Watts, Alan – An LSD experience with Dr Oscar Janiger
Type of Spiritual Experience
A description of the experience
Internet article – Dr Oscar Janiger and the Multidisciplinary Association for Psychedelic Studies (MAPS) project
Dr. Oscar Janiger was one of the pioneers in the field studying the relationship between LSD and creativity. To ensure the comfort of his subjects during their LSD excursions, Janiger had rented a small house in the mid-Wilshire district. In one room he set up his regular psychiatric practice. In an adjacent room, furnished with a couch, a bed and a swanky hi-fi system, he conducted his LSD study.
In the enclosed back yard, he installed a garden, to give his experimental trippers a safe outdoor haven to explore. "So many of the studies prior to mine were done in hospital rooms, restricted environments," Janiger recalls, "and I thought that my study might be benefited by a naturalistic environment."
Though Janiger held an associate professorship in the Psychology Department at the California College of Medicine (later to become the University of California at Irvine), he funded the study himself by charging a $20 fee for the experience. Sandoz Laboratories, the Swiss pharmaceutical company that "discovered" LSD, supplied the drug free of charge. In return, Janiger agreed to keep Sandoz informed about the results of his experiments. Unlike many other researchers and major universities, he never accepted funding — covert or overt — from the CIA or the military.
Janiger’s research would represent a significant departure from the orthodox thinking about LSD. Up until then, most academics had classified the drug as a "psychotomimetic" agent — a substance that produces a state of temporary insanity; if LSD could create dissociative states that mirrored schizophrenia, the thinking went, the drug was ideally suited to the study of the chemical and biological causes of mental illness................

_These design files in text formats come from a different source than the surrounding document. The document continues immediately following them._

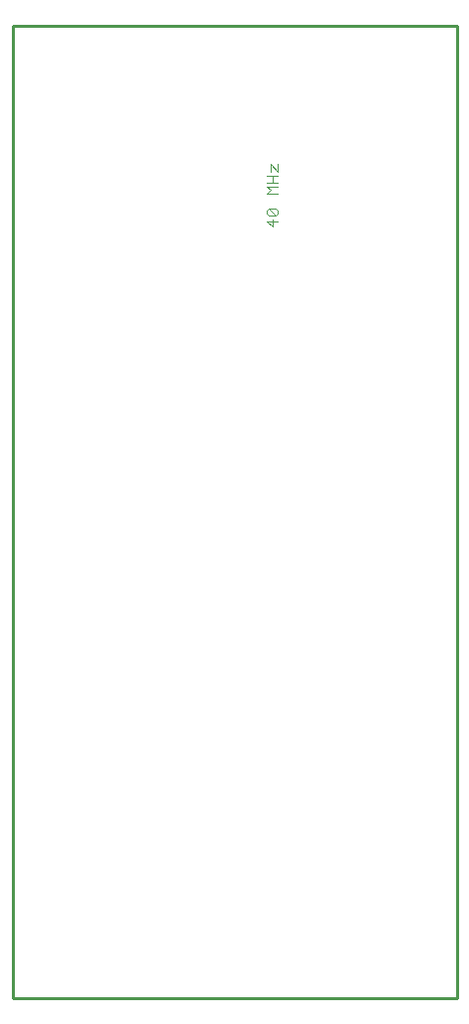
<source format=gbo>
G75*
G70*
%OFA0B0*%
%FSLAX24Y24*%
%IPPOS*%
%LPD*%
%AMOC8*
5,1,8,0,0,1.08239X$1,22.5*
%
%ADD10C,0.0030*%
%ADD11C,0.0098*%
D10*
X008882Y026051D02*
X008697Y026236D01*
X009068Y026236D01*
X009006Y026419D02*
X008759Y026666D01*
X009006Y026666D01*
X009068Y026605D01*
X009068Y026481D01*
X009006Y026419D01*
X008759Y026419D01*
X008697Y026481D01*
X008697Y026605D01*
X008759Y026666D01*
X008882Y026298D02*
X008882Y026051D01*
X008697Y027156D02*
X008821Y027279D01*
X008697Y027403D01*
X009068Y027403D01*
X009068Y027524D02*
X008697Y027524D01*
X008882Y027524D02*
X008882Y027771D01*
X008821Y027893D02*
X008821Y028139D01*
X009068Y027893D01*
X009068Y028139D01*
X009068Y027771D02*
X008697Y027771D01*
X008697Y027156D02*
X009068Y027156D01*
D11*
X000156Y032783D02*
X000156Y000156D01*
X015083Y000156D01*
X015083Y032781D01*
X015081Y032783D01*
X000156Y032783D01*
M02*

</source>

Alan Watts compared his trip somewhat unfavorably to the rare mystical experiences he had undergone earlier in his life. Those events, which weren’t catalyzed by drugs,
"just didn’t feel like the LSD experience," he wrote. "They were very much more convincing. They seemed to be more a matter of insight than perception. They changed the meaning of experience rather than experience, and although modification of pure meaning was so much a part of LSD, it didn’t happen in the same way. LSD seemed to complicate meaning rather than simplify it. It gave the sense of indescribable complexity rather than indescribable simplicity. For this reason it did not seem to be a particularly liberating experience. It was fascinating rather than illuminating, and felt more like the statement of a complex problem than its solution."
An inclination to "break wind" was inhibited by the fear that it might turn into a multi-dimensional faux pas, reverberating uncontrollably through this Riemannian cosmos!